L’INFORMATIQUE ET LA TRANSFORMATION DU TRAVAIL DU DESIGNER
Le graphisme a connu une transformation majeure dans les années 1980 avec l’arrivée de l’ordinateur. Bien que Harder soit reconnu pour son approche simple et géométrique, il est intéressant de constater l’influence de l’informatique sur son travail. J’imagine que la tentation était forte d’explorer les fonctionnalités de ces tout nouveaux outils. On constate qu’à cette époque, sa pratique est teintée des possibilités offertes par les logiciels et cela mène parfois à une forme de complexité visuelle que je n’avais pas encore observée dans les archives du designer. On y voit certaines tendances, des effets visuels informatiques, la présence de grilles en perspective représentant le « cyberespace » et des hiérarchies typographiques moins structurées qu’à l’habitude. Par contre, loin d’être la règle, ces propositions sont plutôt des exceptions. Beaucoup de ses projets des années 1980 et 1990 demeurent simples et intemporels comme le reste de son travail.

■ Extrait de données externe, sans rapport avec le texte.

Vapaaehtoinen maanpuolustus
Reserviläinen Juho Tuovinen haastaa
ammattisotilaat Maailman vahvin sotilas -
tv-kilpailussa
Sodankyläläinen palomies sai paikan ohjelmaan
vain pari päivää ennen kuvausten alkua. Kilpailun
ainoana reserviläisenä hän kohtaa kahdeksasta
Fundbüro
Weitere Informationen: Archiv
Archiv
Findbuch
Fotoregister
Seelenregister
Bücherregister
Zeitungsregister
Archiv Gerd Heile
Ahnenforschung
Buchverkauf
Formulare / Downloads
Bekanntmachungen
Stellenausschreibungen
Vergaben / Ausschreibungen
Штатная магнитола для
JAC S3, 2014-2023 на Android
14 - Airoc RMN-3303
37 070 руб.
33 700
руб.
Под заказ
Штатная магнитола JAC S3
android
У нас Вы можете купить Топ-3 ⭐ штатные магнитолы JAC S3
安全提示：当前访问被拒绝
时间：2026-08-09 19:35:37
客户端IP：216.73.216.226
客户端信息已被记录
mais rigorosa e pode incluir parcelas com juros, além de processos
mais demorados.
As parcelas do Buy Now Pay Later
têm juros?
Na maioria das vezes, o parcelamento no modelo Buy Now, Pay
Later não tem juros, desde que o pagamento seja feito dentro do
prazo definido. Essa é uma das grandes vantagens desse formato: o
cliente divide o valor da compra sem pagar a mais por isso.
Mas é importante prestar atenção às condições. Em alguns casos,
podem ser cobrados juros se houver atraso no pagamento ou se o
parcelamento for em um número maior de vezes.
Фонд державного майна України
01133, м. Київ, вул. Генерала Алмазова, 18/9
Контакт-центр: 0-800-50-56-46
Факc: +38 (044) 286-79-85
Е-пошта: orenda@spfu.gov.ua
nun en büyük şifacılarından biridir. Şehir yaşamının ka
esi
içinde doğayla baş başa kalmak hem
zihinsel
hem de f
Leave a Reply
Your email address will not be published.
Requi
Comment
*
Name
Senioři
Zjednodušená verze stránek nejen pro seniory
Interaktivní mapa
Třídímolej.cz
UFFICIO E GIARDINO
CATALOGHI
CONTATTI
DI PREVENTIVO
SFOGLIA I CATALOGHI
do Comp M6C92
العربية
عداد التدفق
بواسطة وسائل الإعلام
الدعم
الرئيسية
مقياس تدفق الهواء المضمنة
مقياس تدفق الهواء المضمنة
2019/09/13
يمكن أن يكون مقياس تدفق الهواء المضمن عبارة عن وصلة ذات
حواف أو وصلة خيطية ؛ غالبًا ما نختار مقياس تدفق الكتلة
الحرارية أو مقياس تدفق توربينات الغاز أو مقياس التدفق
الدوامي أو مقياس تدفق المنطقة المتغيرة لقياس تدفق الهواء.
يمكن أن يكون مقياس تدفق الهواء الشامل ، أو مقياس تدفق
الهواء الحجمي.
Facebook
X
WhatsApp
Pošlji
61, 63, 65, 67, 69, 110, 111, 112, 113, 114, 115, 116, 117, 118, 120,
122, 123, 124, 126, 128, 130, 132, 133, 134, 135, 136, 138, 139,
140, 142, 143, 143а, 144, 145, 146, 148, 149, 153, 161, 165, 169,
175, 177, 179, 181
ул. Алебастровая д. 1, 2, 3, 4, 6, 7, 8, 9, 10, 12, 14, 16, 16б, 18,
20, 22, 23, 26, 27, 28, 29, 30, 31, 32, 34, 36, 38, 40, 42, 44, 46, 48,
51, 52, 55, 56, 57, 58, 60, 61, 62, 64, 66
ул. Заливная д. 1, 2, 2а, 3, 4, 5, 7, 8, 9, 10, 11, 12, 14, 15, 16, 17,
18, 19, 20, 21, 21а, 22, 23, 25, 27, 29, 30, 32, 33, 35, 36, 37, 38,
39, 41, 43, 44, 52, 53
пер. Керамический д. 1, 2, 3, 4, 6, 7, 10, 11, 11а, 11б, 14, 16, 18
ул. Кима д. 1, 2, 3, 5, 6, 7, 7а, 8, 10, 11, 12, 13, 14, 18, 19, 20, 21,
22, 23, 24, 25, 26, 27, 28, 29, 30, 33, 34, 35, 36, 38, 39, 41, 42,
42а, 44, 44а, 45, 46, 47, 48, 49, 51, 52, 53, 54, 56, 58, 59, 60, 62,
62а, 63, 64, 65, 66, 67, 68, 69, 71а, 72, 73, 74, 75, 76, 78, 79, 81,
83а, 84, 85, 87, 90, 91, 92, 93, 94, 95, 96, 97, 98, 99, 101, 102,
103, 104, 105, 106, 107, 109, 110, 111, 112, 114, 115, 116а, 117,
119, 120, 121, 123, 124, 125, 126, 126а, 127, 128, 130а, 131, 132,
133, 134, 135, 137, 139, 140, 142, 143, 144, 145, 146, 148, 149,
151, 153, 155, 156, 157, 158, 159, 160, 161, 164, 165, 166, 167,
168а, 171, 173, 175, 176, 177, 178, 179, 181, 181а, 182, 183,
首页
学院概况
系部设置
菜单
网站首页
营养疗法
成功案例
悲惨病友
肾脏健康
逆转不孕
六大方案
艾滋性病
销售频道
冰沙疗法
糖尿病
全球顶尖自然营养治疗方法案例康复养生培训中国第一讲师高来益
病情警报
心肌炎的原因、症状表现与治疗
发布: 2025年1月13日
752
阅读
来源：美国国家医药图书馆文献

DES ARCHIVES INSPIRANTES POUR LA RELÈVE
Depuis quelques années au Québec, on voit un lent retour à des formes plus simples et plus directes dans le design graphique de masse. Notre surexposition à une abondance visuelle encourage les designers à opter pour des solutions beaucoup plus simples afin de faire contraste avec tout ce bruit.
En somme, c’était fascinant de consulter ces archives de projets et d’esquisses créés il y plusieurs décennies. Le travail de Rolf P. Harder est inspirant pour un designer graphique d’aujourd’hui. J’ai eu le sentiment de contempler des créations qui demeurent étonnamment actuelles et pertinentes. Évidemment, certains projets ont moins bien vieilli que d’autres, mais dans l’ensemble, il y a beaucoup à apprendre de ces designers qui ont construit l’identité visuelle canadienne et québécoise. Au studio, nous sommes inspirés par cet héritage et notre travail y fait référence d’une certaine façon. Comme quoi, si on s’intéresse à l’histoire, il existe une manière de créer qui peut se propager à travers le temps.
Un grand merci au Musée McCord Stewart de m’avoir invité à consulter les archives de Harder. Un travail à la fois intemporel, intelligent et artistique qui continue de résonner encore aujourd’hui.